The data also showed that, over the last decade, more than 1.2 million people under the age of 65 have been diagnosed with cancer.
This includes 343,000 people in the UK who were diagnosed with cancer in their 20s, 30s or 40s between 2006 and 2015.
Lynda Thomas, chief executive of Macmillan Cancer Support, said: "Being told you have cancer changes your life, and it can leave people feeling as if they've been thrust into the unknown, bewildered and unprepared.
"But as more and more people are being diagnosed with cancer, it's important that we are all better informed about what to expect if we do one day receive this shocking news.
"Cancer is almost always life-changing, but it isn't always life-ending.

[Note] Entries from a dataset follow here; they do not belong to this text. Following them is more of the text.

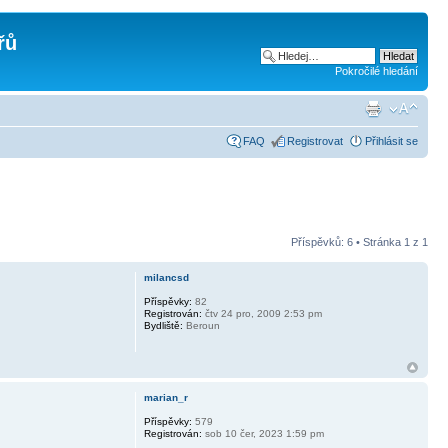
řů
Pokročilé hledání
FAQ
Registrovat
Přihlásit se
Příspěvků: 6 • Stránka
1
z
1
milancsd
Příspěvky:
82
Registrován:
čtv 24 pro, 2009 2:53 pm
Bydliště:
Beroun
marian_r
Příspěvky:
579
Registrován:
sob 10 čer, 2023 1:59 pm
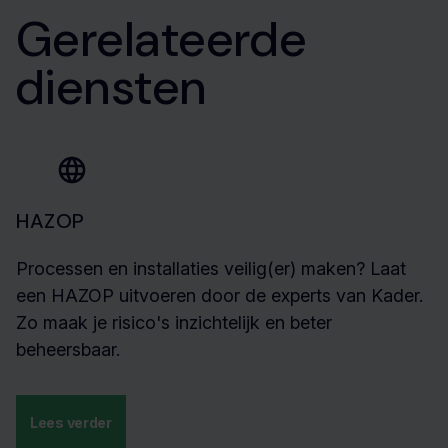
Gerelateerde
diensten
HAZOP
Processen en installaties veilig(er) maken? Laat
een HAZOP uitvoeren door de experts van Kader.
Zo maak je risico's inzichtelijk en beter
beheersbaar.
Lees verder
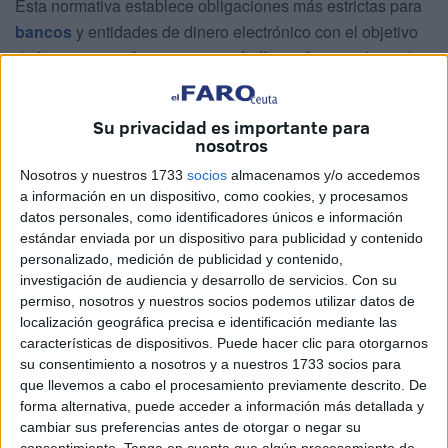
Esta normativa establece obligaciones más estrictas para
bancos
y entidades de dinero electrónico con el objetivo
de
incrementar la transparencia financiera
y reforzar la
lucha contra el fraude fiscal y el blanqueo de capitales.
A partir de ahora, cualquier persona que acumule
más de
Su privacidad es importante para
nosotros
25.000 euros anuales en gastos con tarjeta
verá cómo
sus operaciones quedan bajo un seguimiento directo por
Nosotros y nuestros 1733
socios
almacenamos y/o accedemos
a información en un dispositivo, como cookies, y procesamos
parte de Hacienda. Este límite se convierte en el umbral
datos personales, como identificadores únicos e información
que separa las operaciones habituales de las que
estándar enviada por un dispositivo para publicidad y contenido
requieren una mayor vigilancia.
personalizado, medición de publicidad y contenido,
investigación de audiencia y desarrollo de servicios.
Con su
El Real Decreto abarca
cuentas corrientes, cuentas de
permiso, nosotros y nuestros socios podemos utilizar datos de
ahorro, imposiciones a plazo fijo y cuentas de pago
localización geográfica precisa e identificación mediante las
características de dispositivos. Puede hacer clic para otorgarnos
para operaciones diarias
. Todas estas quedan incluidas
su consentimiento a nosotros y a nuestros 1733 socios para
en el sistema de control, afectando a millones de usuarios
que llevemos a cabo el procesamiento previamente descrito. De
en España.
forma alternativa, puede acceder a información más detallada y
cambiar sus preferencias antes de otorgar o negar su
consentimiento.
Tenga en cuenta que algún procesamiento de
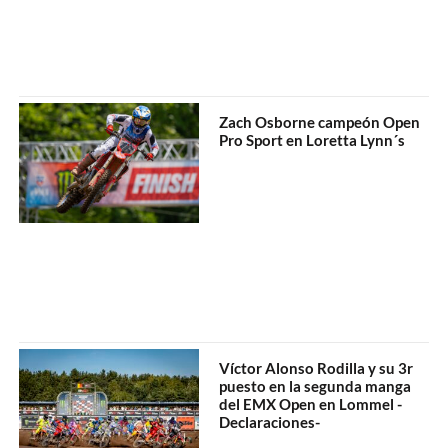
Zach Osborne campeón Open
Pro Sport en Loretta Lynn´s
Víctor Alonso Rodilla y su 3r
puesto en la segunda manga
del EMX Open en Lommel -
Declaraciones-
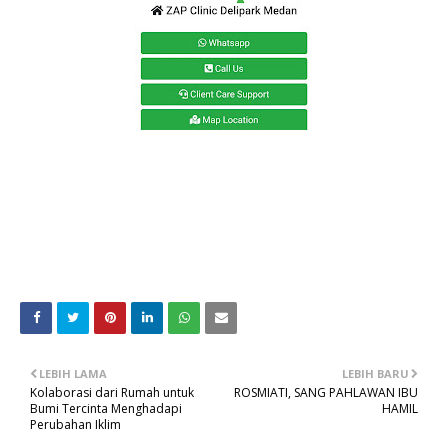
LEBIH LAMA
LEBIH BARU
Kolaborasi dari Rumah untuk
ROSMIATI, SANG PAHLAWAN IBU
Bumi Tercinta Menghadapi
HAMIL
Perubahan Iklim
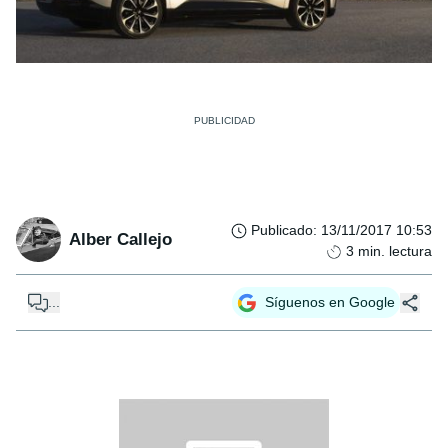
Publicado
:
13/11/2017 10:53
Alber Callejo
3
min. lectura
...
Síguenos en Google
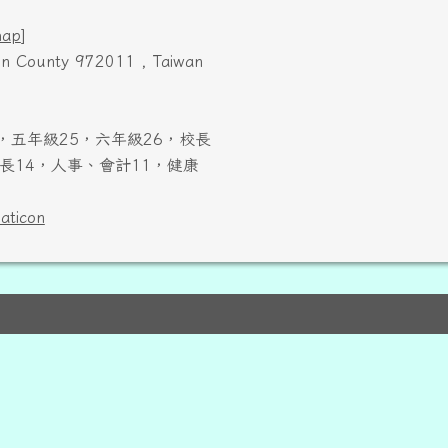
map
]
ien County 972011 , Taiwan
，五年級25，六年級26，校長
長14，人事、會計11，健康
laticon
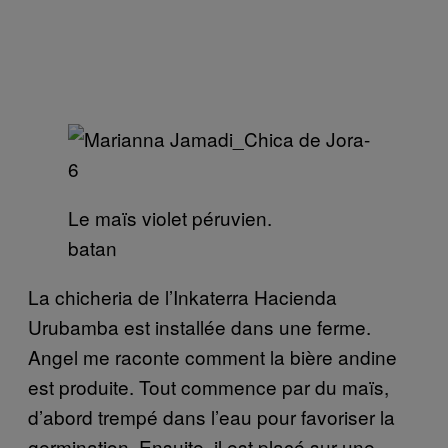
Le maïs violet péruvien.
batan
La chicheria de l’Inkaterra Hacienda
Urubamba est installée dans une ferme.
Angel me raconte comment la bière andine
est produite. Tout commence par du maïs,
d’abord trempé dans l’eau pour favoriser la
germination. Ensuite, il est placé sur une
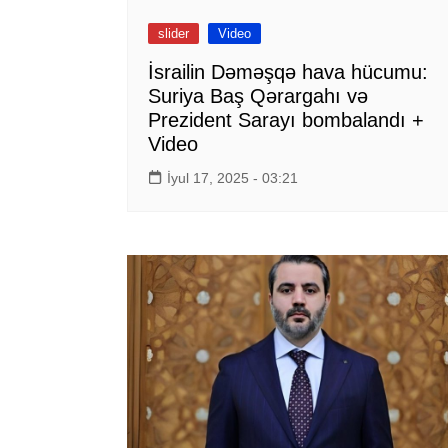
slider
Video
İsrailin Dəməşqə hava hücumu:
Suriya Baş Qərargahı və
Prezident Sarayı bombalandı +
Video
İyul 17, 2025 - 03:21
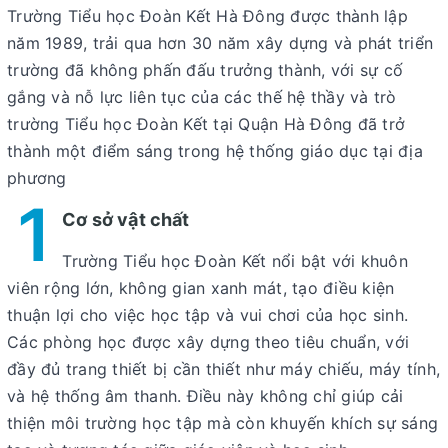
Trường Tiểu học Đoàn Kết Hà Đông được thành lập
năm 1989, trải qua hơn 30 năm xây dựng và phát triển
trường đã không phấn đấu trưởng thành, với sự cố
gắng và nỗ lực liên tục của các thế hệ thầy và trò
trường Tiểu học Đoàn Kết tại Quận Hà Đông đã trở
thành một điểm sáng trong hệ thống giáo dục tại địa
phương
1
Cơ sở vật chất
Trường Tiểu học Đoàn Kết nổi bật với khuôn
viên rộng lớn, không gian xanh mát, tạo điều kiện
thuận lợi cho việc học tập và vui chơi của học sinh.
Các phòng học được xây dựng theo tiêu chuẩn, với
đầy đủ trang thiết bị cần thiết như máy chiếu, máy tính,
và hệ thống âm thanh. Điều này không chỉ giúp cải
thiện môi trường học tập mà còn khuyến khích sự sáng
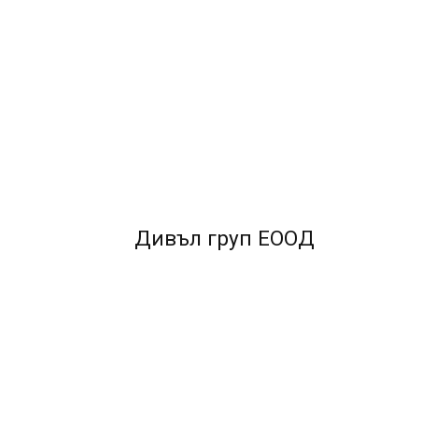
ОПИСАНИЕ
*Изработени от висококачествена
хартия.*
Самозалепваща лента за трайно
залепване.*
Формат: Е4 бял.*
Опаковка 10 броя.
FACEBOOK КОМЕНТАРИ
Дивъл груп ЕООД
ПОДОБНИ ПРОДУКТИ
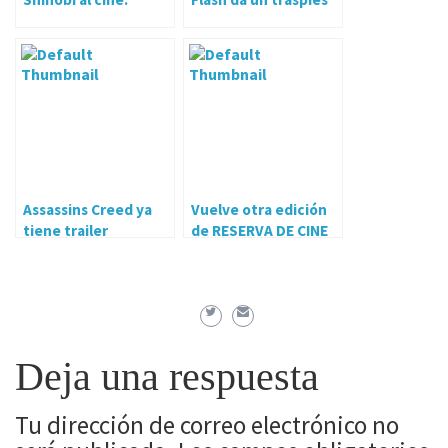
Assassins Creed ya
Vuelve otra edición
tiene trailer
de RESERVA DE CINE
Deja una respuesta
Tu dirección de correo electrónico no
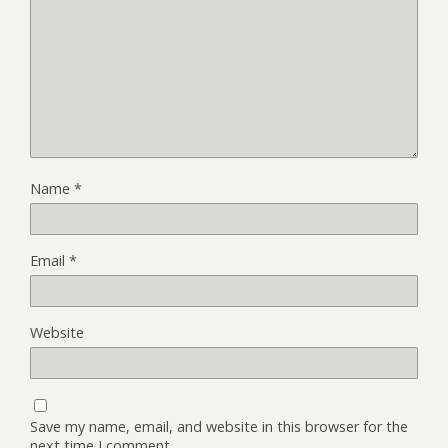
Name
*
Email
*
Website
Save my name, email, and website in this browser for the
next time I comment.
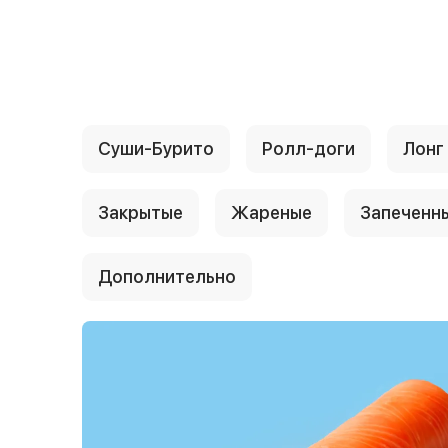
{{ textContacts }}
Суши-Бурито
Ролл-доги
Лонг
Закрытые
Жареные
Запеченн
Дополнительно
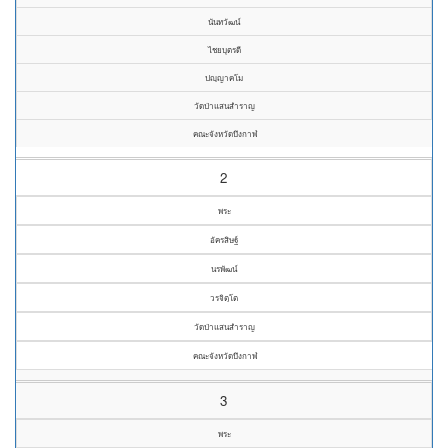
นันทวัฒน์
ไชยบุตรดี
ปญฺญาคโม
วัดป่าแสนสำราญ
คณะจังหวัดบึงกาฬ
2
พระ
อัครสิษฐ์
นรพัฒน์
วรจิตฺโต
วัดป่าแสนสำราญ
คณะจังหวัดบึงกาฬ
3
พระ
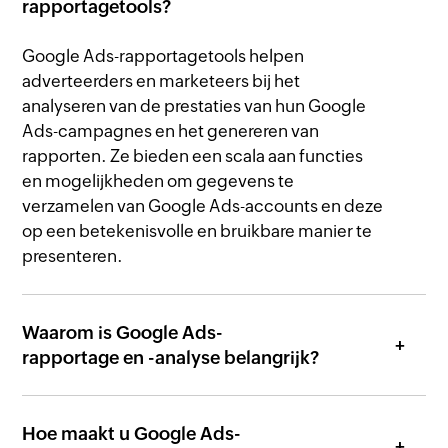
rapportagetools?
Google Ads-rapportagetools helpen
adverteerders en marketeers bij het
analyseren van de prestaties van hun Google
Ads-campagnes en het genereren van
rapporten. Ze bieden een scala aan functies
en mogelijkheden om gegevens te
verzamelen van Google Ads-accounts en deze
op een betekenisvolle en bruikbare manier te
presenteren.
Waarom is Google Ads-
rapportage en -analyse belangrijk?
Hoe maakt u Google Ads-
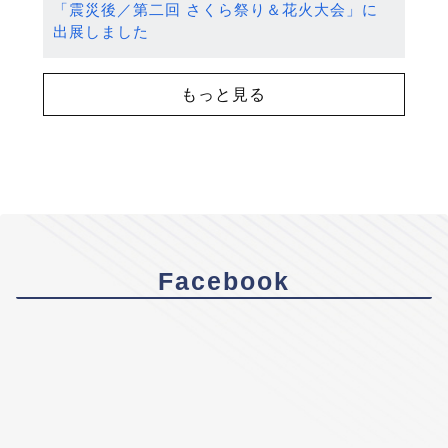
「震災後／第二回 さくら祭り＆花火大会」に
出展しました
もっと見る
Facebook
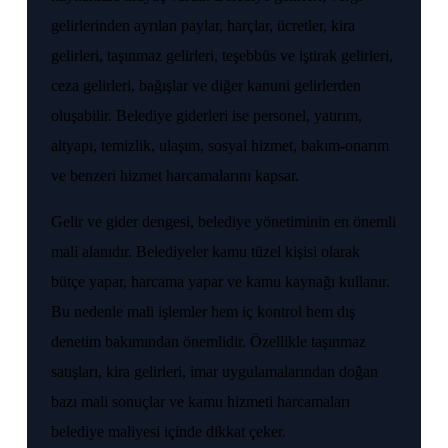
gelirlerinden ayrılan paylar, harçlar, ücretler, kira
gelirleri, taşınmaz gelirleri, teşebbüs ve iştirak gelirleri,
ceza gelirleri, bağışlar ve diğer kanuni gelirlerden
oluşabilir. Belediye giderleri ise personel, yatırım,
altyapı, temizlik, ulaşım, sosyal hizmet, bakım-onarım
ve benzeri hizmet harcamalarını kapsar.
Gelir ve gider dengesi, belediye yönetiminin en önemli
mali alanıdır. Belediyeler kamu tüzel kişisi olarak
bütçe yapar, harcama yapar ve kamu kaynağı kullanır.
Bu nedenle mali işlemler hem iç kontrol hem dış
denetim bakımından önemlidir. Özellikle taşınmaz
satışları, kira gelirleri, imar uygulamalarından doğan
bazı mali sonuçlar ve kamu hizmeti harcamaları
belediye maliyesi içinde dikkat çeker.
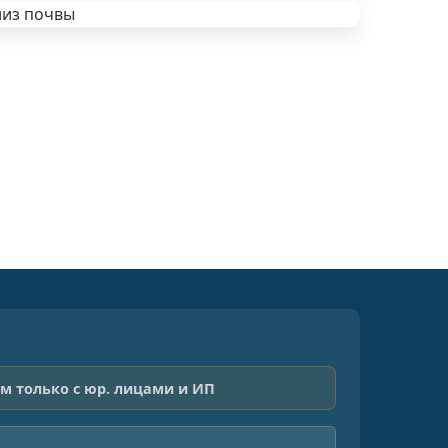
м только с юр. лицами и ИП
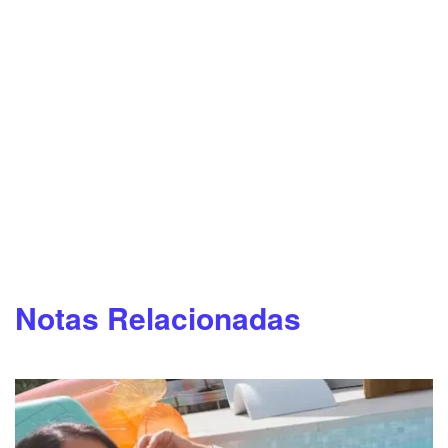
Notas Relacionadas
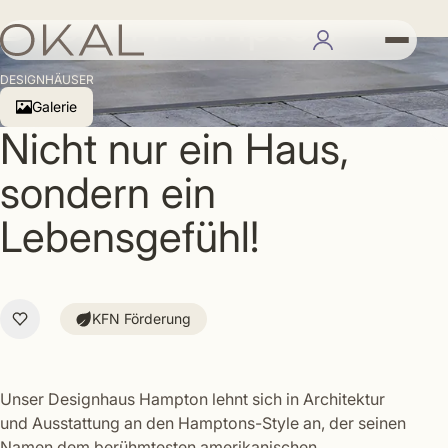
Design Hampton
DESIGNHÄUSER
Galerie
Nicht nur ein Haus,
sondern ein
Lebensgefühl!
KFN Förderung
Unser Designhaus Hampton lehnt sich in Architektur
und Ausstattung an den Hamptons-Style an, der seinen
Namen dem berühmtesten amerikanischen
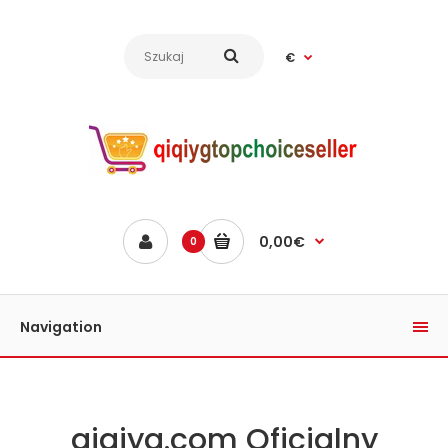
€
0,00€
0
Navigation
qiqiyg.com Oficjalny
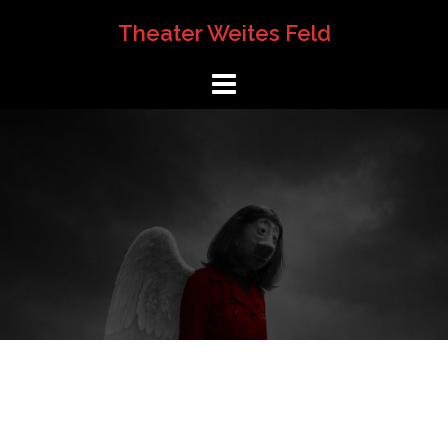
Springe
Theater Weites Feld
zum
Inhalt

Life with cancer is still life - you're still a dad, a sister, a grandparent, a friend."
Research among more than 2000 people for the charity also showed that cancer is the disease people feared the most (37 per cent), ahead of Alzheimer's disease (27 per cent), stroke (7 per cent), depression (4 per cent), heart disease (4 per cent) or multiple sclerosis (2 per cent).
And for one in 10 people in the UK (10 per cent), cancer is their biggest fear of all, ahead of losing a loved one, their own death or terrorism.
Projections suggest that around half of people will develop cancer at some point in their lives.
However, 90 per cent of people living with cancer surveyed by Macmillan said they were still living their lives as normally as they could.
Jane Ives, 49, a mum of two from Hampshire who was diagnosed with breast cancer in 2014, says: "Getting a diagnosis of cancer was probably the single most terrifying thing that has happened to me.
"My biggest fear by far was not seeing my children fully grow up. Not being there for those milestones in their lives - their graduations, their weddings maybe.
"While the fear never quite leaves you - you realise life goes on after cancer and you appreciate the here and now."